Also known as: Old Man's beard, Wild Clematis
The beautiful flower sprays and fascinating seeds make this a worthwhile plant to grow. It is also fast, easy and adaptable, and a veritable medicine chest.
Clematis brachiata is a deciduous climber or scrambler that can reach up to 5m. It has slender, twining woody stems and bears masses of small, sweetly scented, creamy white flowers in late summer and autumn (February to May). They have 5 pointed petals and a puff of yellow stamens in the centre and are so numerous that they create a snowy effect. The flowers are followed by large, fluffy, decorative seedheads that persist on the plant until well after mid-winter (July-August). These are formed by long, graceful, feathery tails attached to each seed, which assist in wind dispersal.
Traveller's joy is frequently seen from the roadside, climbing into trees or scrambling over bushes, rocks and fences, or sometimes just trailing in the grass. This beautiful perennial plant is widespread in South Africa and occurs in bushveld in the four northern provinces, also in the Free State, KwaZulu-Natal, the Eastern Cape, Northern and Western Cape, and in Swaziland, Lesotho, Namibia, and Botswana. It is found at varying altitudes from almost sea-level on the KwaZulu-Natal South Coast to well over 2000m in the Drakensberg, and grows in any climate from Mediterranean winter rainfall to subtropical summer rainfall.
Clematis is a large genus of roughly 230 species that includes many herbaceous perennials, but only four species occur in southern Africa. The name is derived from the Greek name klematis, from klema meaning a vine and Latin brachiata meaning branched at right angles, arm-like, and refers to the way this species side branches come off at right-angles to the stem. The small-flowered woody vines of this genus are used as creepers and the large-flowered vines are used extensively in the development of ornamental hybrids grown for their exceptionally beautiful flowers. Our indigenous Clematis and Clematopsis are much in demand in Europe.
The name traveller's joy must have come about because of all its wonderful medicinal properties that were useful to the traveller in days gone by when all travel was either on foot or on horseback. Leaves packed into the shoes were used to ease blisters and aches and pains, and packed under the saddle to prevent saddle sores on horses.

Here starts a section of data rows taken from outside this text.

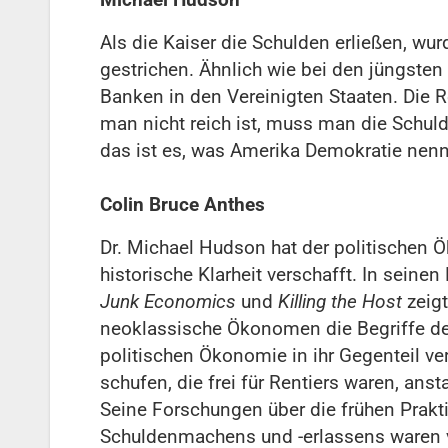
Als die Kaiser die Schulden erließen, w
gestrichen. Ähnlich wie bei den jüngsten
Banken in den Vereinigten Staaten. Die 
man nicht reich ist, muss man die Schul
das ist es, was Amerika Demokratie nenn
Colin Bruce Anthes
Dr. Michael Hudson hat der politischen 
historische Klarheit verschafft. In seine
Junk Economics
und
Killing the Host
zeigt
neoklassische Ökonomen die Begriffe de
politischen Ökonomie in ihr Gegenteil v
schufen, die frei für Rentiers waren, ansta
Seine Forschungen über die frühen Prakt
Schuldenmachens und -erlassens waren v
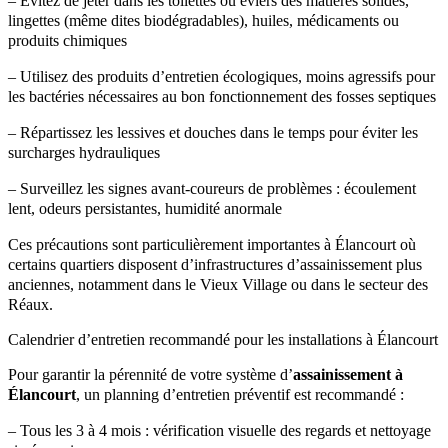
– Évitez de jeter dans les toilettes ou éviers des matières solides,
lingettes (même dites biodégradables), huiles, médicaments ou
produits chimiques
– Utilisez des produits d’entretien écologiques, moins agressifs pour
les bactéries nécessaires au bon fonctionnement des fosses septiques
– Répartissez les lessives et douches dans le temps pour éviter les
surcharges hydrauliques
– Surveillez les signes avant-coureurs de problèmes : écoulement
lent, odeurs persistantes, humidité anormale
Ces précautions sont particulièrement importantes à Élancourt où
certains quartiers disposent d’infrastructures d’assainissement plus
anciennes, notamment dans le Vieux Village ou dans le secteur des
Réaux.
Calendrier d’entretien recommandé pour les installations à Élancourt
Pour garantir la pérennité de votre système d’
assainissement à
Élancourt
, un planning d’entretien préventif est recommandé :
– Tous les 3 à 4 mois : vérification visuelle des regards et nettoyage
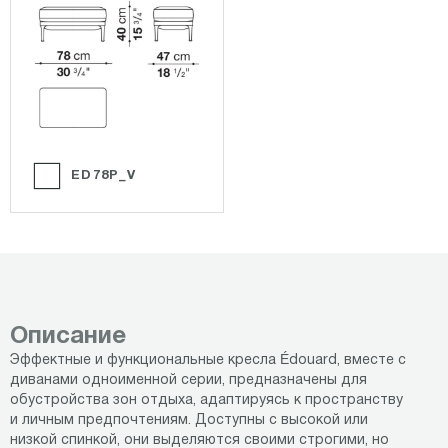
ED78P_V
Описание
Эффектные и функциональные кресла Édouard, вместе с
диванами одноименной серии, предназначены для
обустройства зон отдыха, адаптируясь к пространству
и личным предпочтениям. Доступны с высокой или
низкой спинкой, они выделяются своими строгими, но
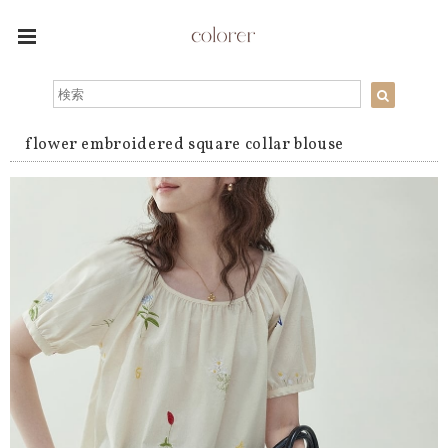
flower embroidered square collar blouse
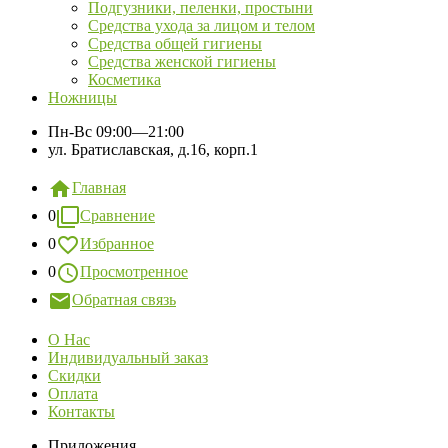
Подгузники, пеленки, простыни
Средства ухода за лицом и телом
Средства общей гигиены
Средства женской гигиены
Косметика
Ножницы
Пн-Вс
09:00—21:00
ул. Братиславская, д.16, корп.1
Главная
0
Сравнение
0
Избранное
0
Просмотренное
Обратная связь
О Нас
Индивидуальный заказ
Скидки
Оплата
Контакты
Приложения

Fresh leaves packed into the crown of a hat in the heat kept the wearer cool and protected against the effects of the sun. A tea made of the leaves (¼ cup fresh leaves in 1 cup of boiling water, stand to draw for 5 minutes then strain and drink, sweetened with honey if desired) is not only refreshing but is used by the Xhosa, Zulu, Sotho, and Tswana to ease headaches, coughs and colds, chest ailments and abdominal upsets. The tea is also a soothing wash for aching feet, soothes cracked skin and blisters, and cooled it is used as an eyewash for tired red eyes. If the stem and tendrils are crushed and the pungent scent inhaled it is believed to clear a blocked nose, ease painful sinus and induce sneezing.
A hot decoction made by pouring boiling water over a bowl of roots, stems and leaves and the steam inhaled is used for easing colds, malaria, sinus infections and asthma. Nicest of all, to ease aching muscles make a strong brew of leaves, stems, flowers and even seeds and add this to the bath water and soak in it.